Return every line of the records below unchanged, but leave out the pictures.
-- BEGIN GIVEN DATA --
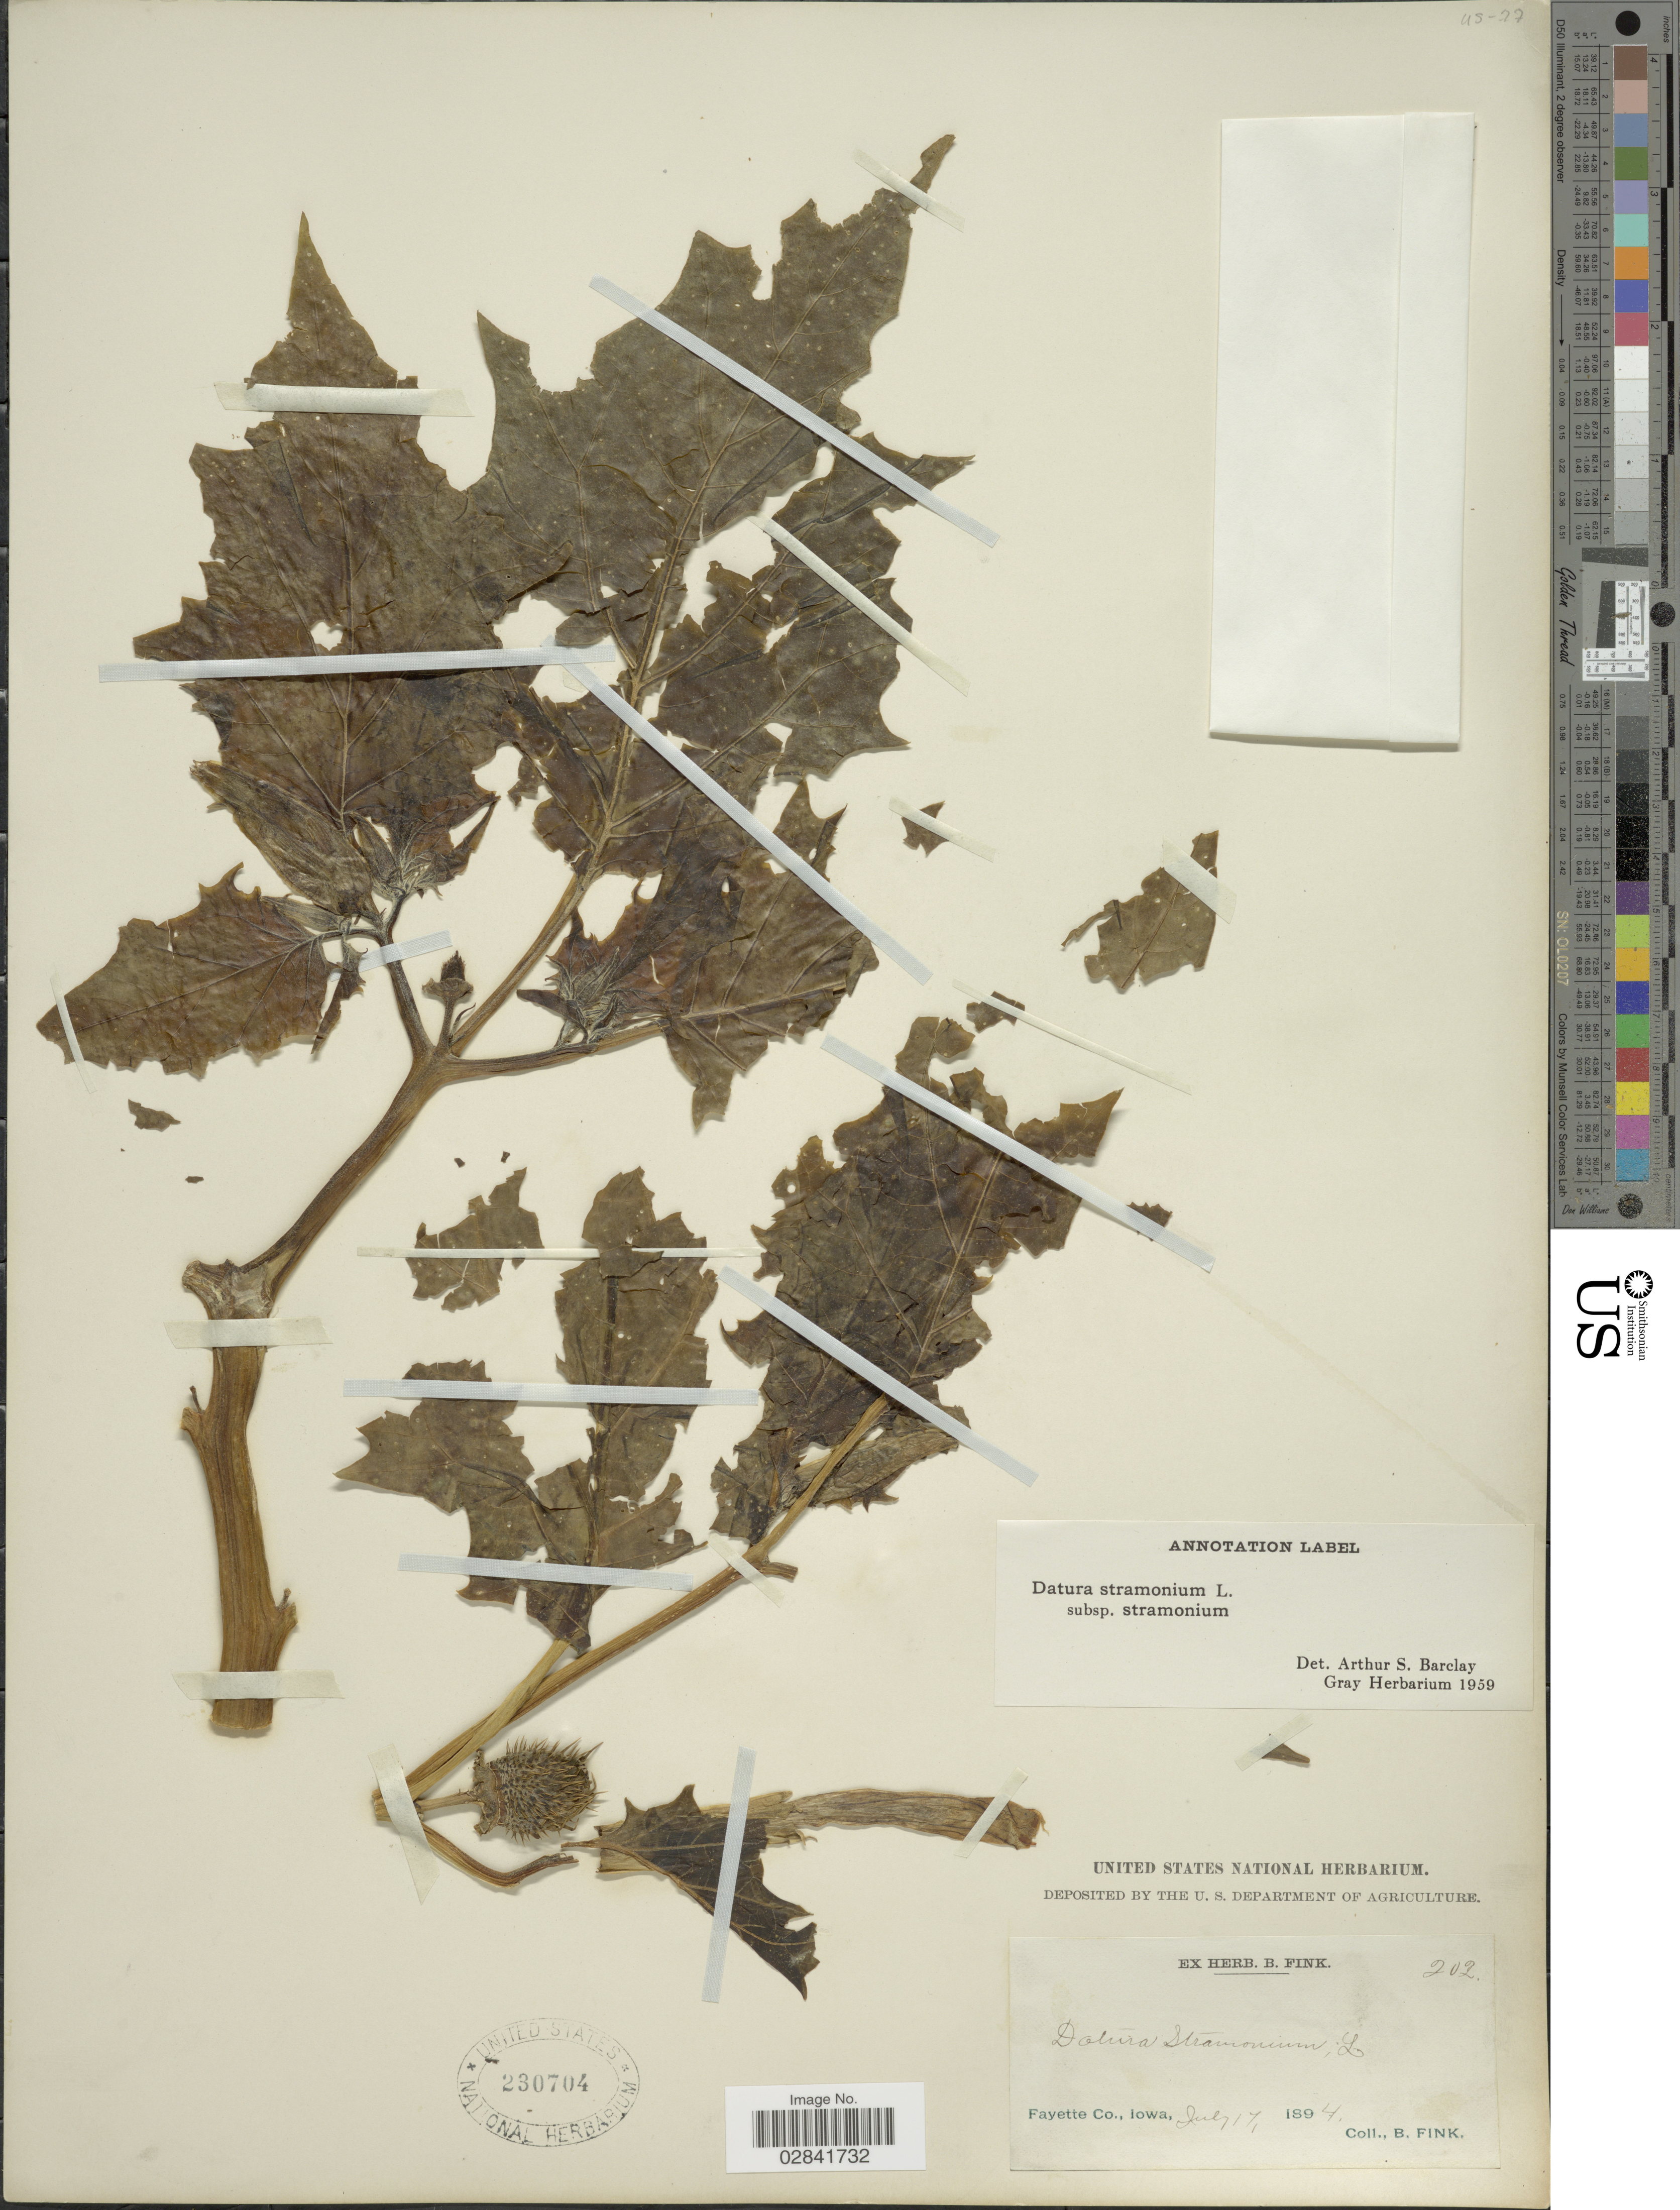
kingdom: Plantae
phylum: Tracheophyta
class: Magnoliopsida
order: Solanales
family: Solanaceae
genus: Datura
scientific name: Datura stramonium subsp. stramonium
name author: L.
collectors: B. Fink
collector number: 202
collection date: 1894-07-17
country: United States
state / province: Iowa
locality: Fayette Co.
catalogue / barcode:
-- END GIVEN DATA --
*RESPONSE TO THE EXERCISE*:
kingdom: Plantae
phylum: Tracheophyta
class: Magnoliopsida
order: Solanales
family: Solanaceae
genus: Datura
scientific name: Datura stramonium subsp. stramonium
name author: L.
collectors: B. Fink
collector number: 202
collection date: 1894-07-17
country: United States
state / province: Iowa
locality: Fayette Co.
catalogue / barcode:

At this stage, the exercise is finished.